(Assigned task): Output the complete listing. Match it exactly.
# # # # #
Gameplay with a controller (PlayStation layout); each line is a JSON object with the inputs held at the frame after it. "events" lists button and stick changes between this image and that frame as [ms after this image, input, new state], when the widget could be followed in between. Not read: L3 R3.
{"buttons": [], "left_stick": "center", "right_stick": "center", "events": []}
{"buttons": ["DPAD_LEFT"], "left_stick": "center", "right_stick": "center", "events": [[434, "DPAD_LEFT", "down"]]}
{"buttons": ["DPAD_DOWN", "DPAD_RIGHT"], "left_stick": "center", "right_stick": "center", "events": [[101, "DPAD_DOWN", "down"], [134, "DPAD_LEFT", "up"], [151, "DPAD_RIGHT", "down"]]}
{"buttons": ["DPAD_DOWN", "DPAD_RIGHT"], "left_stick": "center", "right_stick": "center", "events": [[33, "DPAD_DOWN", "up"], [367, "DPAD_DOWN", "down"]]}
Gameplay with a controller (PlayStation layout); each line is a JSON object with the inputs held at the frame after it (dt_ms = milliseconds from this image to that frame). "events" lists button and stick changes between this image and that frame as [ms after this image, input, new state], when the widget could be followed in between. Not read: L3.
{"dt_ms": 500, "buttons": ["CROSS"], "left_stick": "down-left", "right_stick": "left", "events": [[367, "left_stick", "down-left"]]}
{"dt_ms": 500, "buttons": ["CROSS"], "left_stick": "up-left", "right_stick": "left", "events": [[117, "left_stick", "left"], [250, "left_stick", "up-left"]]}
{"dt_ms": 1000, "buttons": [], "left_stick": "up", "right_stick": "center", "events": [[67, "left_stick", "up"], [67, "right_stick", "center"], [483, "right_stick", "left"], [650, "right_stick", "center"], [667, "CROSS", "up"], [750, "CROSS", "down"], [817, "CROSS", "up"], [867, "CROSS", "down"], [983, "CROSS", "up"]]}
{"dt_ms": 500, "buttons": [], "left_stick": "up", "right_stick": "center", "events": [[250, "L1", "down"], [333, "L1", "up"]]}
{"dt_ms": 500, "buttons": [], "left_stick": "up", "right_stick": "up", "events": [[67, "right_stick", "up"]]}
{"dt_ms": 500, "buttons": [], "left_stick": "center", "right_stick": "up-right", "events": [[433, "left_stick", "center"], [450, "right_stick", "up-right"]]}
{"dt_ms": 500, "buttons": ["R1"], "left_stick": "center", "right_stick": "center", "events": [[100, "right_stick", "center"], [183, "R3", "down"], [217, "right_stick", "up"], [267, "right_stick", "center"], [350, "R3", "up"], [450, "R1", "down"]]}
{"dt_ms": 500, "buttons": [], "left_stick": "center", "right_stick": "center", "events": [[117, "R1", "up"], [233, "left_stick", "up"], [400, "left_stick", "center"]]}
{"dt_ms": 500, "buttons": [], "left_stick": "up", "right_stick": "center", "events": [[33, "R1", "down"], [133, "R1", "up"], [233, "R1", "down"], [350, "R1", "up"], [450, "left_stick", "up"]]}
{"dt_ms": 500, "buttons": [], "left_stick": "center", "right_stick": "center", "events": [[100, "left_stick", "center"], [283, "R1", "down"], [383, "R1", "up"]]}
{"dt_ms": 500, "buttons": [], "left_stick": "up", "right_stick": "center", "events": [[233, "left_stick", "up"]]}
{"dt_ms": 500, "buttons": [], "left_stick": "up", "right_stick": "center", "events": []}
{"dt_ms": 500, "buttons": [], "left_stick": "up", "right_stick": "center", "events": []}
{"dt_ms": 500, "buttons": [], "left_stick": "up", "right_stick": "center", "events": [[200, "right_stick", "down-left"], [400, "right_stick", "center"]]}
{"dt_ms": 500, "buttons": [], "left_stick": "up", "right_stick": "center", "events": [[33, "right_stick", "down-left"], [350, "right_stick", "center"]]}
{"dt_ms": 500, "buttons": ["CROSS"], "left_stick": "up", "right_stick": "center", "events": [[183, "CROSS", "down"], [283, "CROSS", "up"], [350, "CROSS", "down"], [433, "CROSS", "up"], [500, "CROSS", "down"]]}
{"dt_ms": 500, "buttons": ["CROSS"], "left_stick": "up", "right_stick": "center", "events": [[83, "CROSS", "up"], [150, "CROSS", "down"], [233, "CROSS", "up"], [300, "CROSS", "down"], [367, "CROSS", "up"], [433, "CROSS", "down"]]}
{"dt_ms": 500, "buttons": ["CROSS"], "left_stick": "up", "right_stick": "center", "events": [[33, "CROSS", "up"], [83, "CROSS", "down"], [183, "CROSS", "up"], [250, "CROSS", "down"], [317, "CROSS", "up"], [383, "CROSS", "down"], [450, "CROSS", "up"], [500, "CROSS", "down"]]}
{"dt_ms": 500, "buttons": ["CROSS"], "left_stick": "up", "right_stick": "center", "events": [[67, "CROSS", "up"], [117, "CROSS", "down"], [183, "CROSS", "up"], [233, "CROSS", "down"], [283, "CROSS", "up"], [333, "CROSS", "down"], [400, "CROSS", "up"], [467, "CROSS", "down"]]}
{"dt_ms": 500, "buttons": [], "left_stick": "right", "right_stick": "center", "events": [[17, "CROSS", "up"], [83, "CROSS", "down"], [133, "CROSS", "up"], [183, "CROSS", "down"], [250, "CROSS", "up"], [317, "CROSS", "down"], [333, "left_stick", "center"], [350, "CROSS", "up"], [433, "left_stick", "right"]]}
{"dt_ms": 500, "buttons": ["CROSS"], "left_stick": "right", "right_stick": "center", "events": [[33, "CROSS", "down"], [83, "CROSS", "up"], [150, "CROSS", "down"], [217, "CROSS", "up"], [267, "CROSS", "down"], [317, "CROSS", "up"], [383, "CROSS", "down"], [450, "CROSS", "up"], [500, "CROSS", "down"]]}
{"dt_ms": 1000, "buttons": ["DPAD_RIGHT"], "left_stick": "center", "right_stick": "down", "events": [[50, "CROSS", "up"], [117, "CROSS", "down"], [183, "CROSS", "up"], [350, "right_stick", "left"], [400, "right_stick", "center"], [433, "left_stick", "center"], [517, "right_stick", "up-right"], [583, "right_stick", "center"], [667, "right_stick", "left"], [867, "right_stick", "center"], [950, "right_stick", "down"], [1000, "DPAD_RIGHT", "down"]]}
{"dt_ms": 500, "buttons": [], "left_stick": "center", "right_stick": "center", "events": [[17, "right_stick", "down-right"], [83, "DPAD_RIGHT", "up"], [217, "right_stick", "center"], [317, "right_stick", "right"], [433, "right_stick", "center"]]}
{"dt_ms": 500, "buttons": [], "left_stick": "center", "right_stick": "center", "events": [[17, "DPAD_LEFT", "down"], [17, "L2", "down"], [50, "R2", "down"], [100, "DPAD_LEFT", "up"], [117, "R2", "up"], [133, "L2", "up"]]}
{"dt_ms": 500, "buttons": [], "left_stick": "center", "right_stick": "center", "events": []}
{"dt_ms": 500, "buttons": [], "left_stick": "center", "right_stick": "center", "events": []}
# # # # #
(Response below):
Gameplay with a controller (PlayStation layout); each line is a JSON object with the inputs held at the frame after it. "events" lists button and stick changes between this image and that frame as [ms after this image, input, new state], when the widget could be followed in between. Not read: L3 R3.
{"buttons": [], "left_stick": "center", "right_stick": "center", "events": []}
{"buttons": ["DPAD_LEFT"], "left_stick": "center", "right_stick": "center", "events": [[434, "DPAD_LEFT", "down"]]}
{"buttons": ["DPAD_DOWN", "DPAD_RIGHT"], "left_stick": "center", "right_stick": "center", "events": [[101, "DPAD_DOWN", "down"], [134, "DPAD_LEFT", "up"], [151, "DPAD_RIGHT", "down"]]}
{"buttons": ["DPAD_DOWN", "DPAD_RIGHT"], "left_stick": "center", "right_stick": "center", "events": [[33, "DPAD_DOWN", "up"], [367, "DPAD_DOWN", "down"]]}
Gameplay with a controller (PlayStation layout); each line is a JSON object with the inputs held at the frame after it (dt_ms = milliseconds from this image to that frame). "events" lists button and stick changes between this image and that frame as [ms after this image, input, new state], when the widget could be followed in between. Not read: L3.
{"dt_ms": 500, "buttons": ["CROSS"], "left_stick": "down-left", "right_stick": "left", "events": [[367, "left_stick", "down-left"]]}
{"dt_ms": 500, "buttons": ["CROSS"], "left_stick": "up-left", "right_stick": "left", "events": [[117, "left_stick", "left"], [250, "left_stick", "up-left"]]}
{"dt_ms": 1000, "buttons": [], "left_stick": "up", "right_stick": "center", "events": [[67, "left_stick", "up"], [67, "right_stick", "center"], [483, "right_stick", "left"], [650, "right_stick", "center"], [667, "CROSS", "up"], [750, "CROSS", "down"], [817, "CROSS", "up"], [867, "CROSS", "down"], [983, "CROSS", "up"]]}
{"dt_ms": 500, "buttons": [], "left_stick": "up", "right_stick": "center", "events": [[250, "L1", "down"], [333, "L1", "up"]]}
{"dt_ms": 500, "buttons": [], "left_stick": "up", "right_stick": "up", "events": [[67, "right_stick", "up"]]}
{"dt_ms": 500, "buttons": [], "left_stick": "center", "right_stick": "up-right", "events": [[433, "left_stick", "center"], [450, "right_stick", "up-right"]]}
{"dt_ms": 500, "buttons": ["R1"], "left_stick": "center", "right_stick": "center", "events": [[100, "right_stick", "center"], [183, "R3", "down"], [217, "right_stick", "up"], [267, "right_stick", "center"], [350, "R3", "up"], [450, "R1", "down"]]}
{"dt_ms": 500, "buttons": [], "left_stick": "center", "right_stick": "center", "events": [[117, "R1", "up"], [233, "left_stick", "up"], [400, "left_stick", "center"]]}
{"dt_ms": 500, "buttons": [], "left_stick": "up", "right_stick": "center", "events": [[33, "R1", "down"], [133, "R1", "up"], [233, "R1", "down"], [350, "R1", "up"], [450, "left_stick", "up"]]}
{"dt_ms": 500, "buttons": [], "left_stick": "center", "right_stick": "center", "events": [[100, "left_stick", "center"], [283, "R1", "down"], [383, "R1", "up"]]}
{"dt_ms": 500, "buttons": [], "left_stick": "up", "right_stick": "center", "events": [[233, "left_stick", "up"]]}
{"dt_ms": 500, "buttons": [], "left_stick": "up", "right_stick": "center", "events": []}
{"dt_ms": 500, "buttons": [], "left_stick": "up", "right_stick": "center", "events": []}
{"dt_ms": 500, "buttons": [], "left_stick": "up", "right_stick": "center", "events": [[200, "right_stick", "down-left"], [400, "right_stick", "center"]]}
{"dt_ms": 500, "buttons": [], "left_stick": "up", "right_stick": "center", "events": [[33, "right_stick", "down-left"], [350, "right_stick", "center"]]}
{"dt_ms": 500, "buttons": ["CROSS"], "left_stick": "up", "right_stick": "center", "events": [[183, "CROSS", "down"], [283, "CROSS", "up"], [350, "CROSS", "down"], [433, "CROSS", "up"], [500, "CROSS", "down"]]}
{"dt_ms": 500, "buttons": ["CROSS"], "left_stick": "up", "right_stick": "center", "events": [[83, "CROSS", "up"], [150, "CROSS", "down"], [233, "CROSS", "up"], [300, "CROSS", "down"], [367, "CROSS", "up"], [433, "CROSS", "down"]]}
{"dt_ms": 500, "buttons": ["CROSS"], "left_stick": "up", "right_stick": "center", "events": [[33, "CROSS", "up"], [83, "CROSS", "down"], [183, "CROSS", "up"], [250, "CROSS", "down"], [317, "CROSS", "up"], [383, "CROSS", "down"], [450, "CROSS", "up"], [500, "CROSS", "down"]]}
{"dt_ms": 500, "buttons": ["CROSS"], "left_stick": "up", "right_stick": "center", "events": [[67, "CROSS", "up"], [117, "CROSS", "down"], [183, "CROSS", "up"], [233, "CROSS", "down"], [283, "CROSS", "up"], [333, "CROSS", "down"], [400, "CROSS", "up"], [467, "CROSS", "down"]]}
{"dt_ms": 500, "buttons": [], "left_stick": "right", "right_stick": "center", "events": [[17, "CROSS", "up"], [83, "CROSS", "down"], [133, "CROSS", "up"], [183, "CROSS", "down"], [250, "CROSS", "up"], [317, "CROSS", "down"], [333, "left_stick", "center"], [350, "CROSS", "up"], [433, "left_stick", "right"]]}
{"dt_ms": 500, "buttons": ["CROSS"], "left_stick": "right", "right_stick": "center", "events": [[33, "CROSS", "down"], [83, "CROSS", "up"], [150, "CROSS", "down"], [217, "CROSS", "up"], [267, "CROSS", "down"], [317, "CROSS", "up"], [383, "CROSS", "down"], [450, "CROSS", "up"], [500, "CROSS", "down"]]}
{"dt_ms": 1000, "buttons": ["DPAD_RIGHT"], "left_stick": "center", "right_stick": "down", "events": [[50, "CROSS", "up"], [117, "CROSS", "down"], [183, "CROSS", "up"], [350, "right_stick", "left"], [400, "right_stick", "center"], [433, "left_stick", "center"], [517, "right_stick", "up-right"], [583, "right_stick", "center"], [667, "right_stick", "left"], [867, "right_stick", "center"], [950, "right_stick", "down"], [1000, "DPAD_RIGHT", "down"]]}
{"dt_ms": 500, "buttons": [], "left_stick": "center", "right_stick": "center", "events": [[17, "right_stick", "down-right"], [83, "DPAD_RIGHT", "up"], [217, "right_stick", "center"], [317, "right_stick", "right"], [433, "right_stick", "center"]]}
{"dt_ms": 500, "buttons": [], "left_stick": "center", "right_stick": "center", "events": [[17, "DPAD_LEFT", "down"], [17, "L2", "down"], [50, "R2", "down"], [100, "DPAD_LEFT", "up"], [117, "R2", "up"], [133, "L2", "up"]]}
{"dt_ms": 500, "buttons": [], "left_stick": "center", "right_stick": "center", "events": []}
{"dt_ms": 500, "buttons": [], "left_stick": "center", "right_stick": "center", "events": []}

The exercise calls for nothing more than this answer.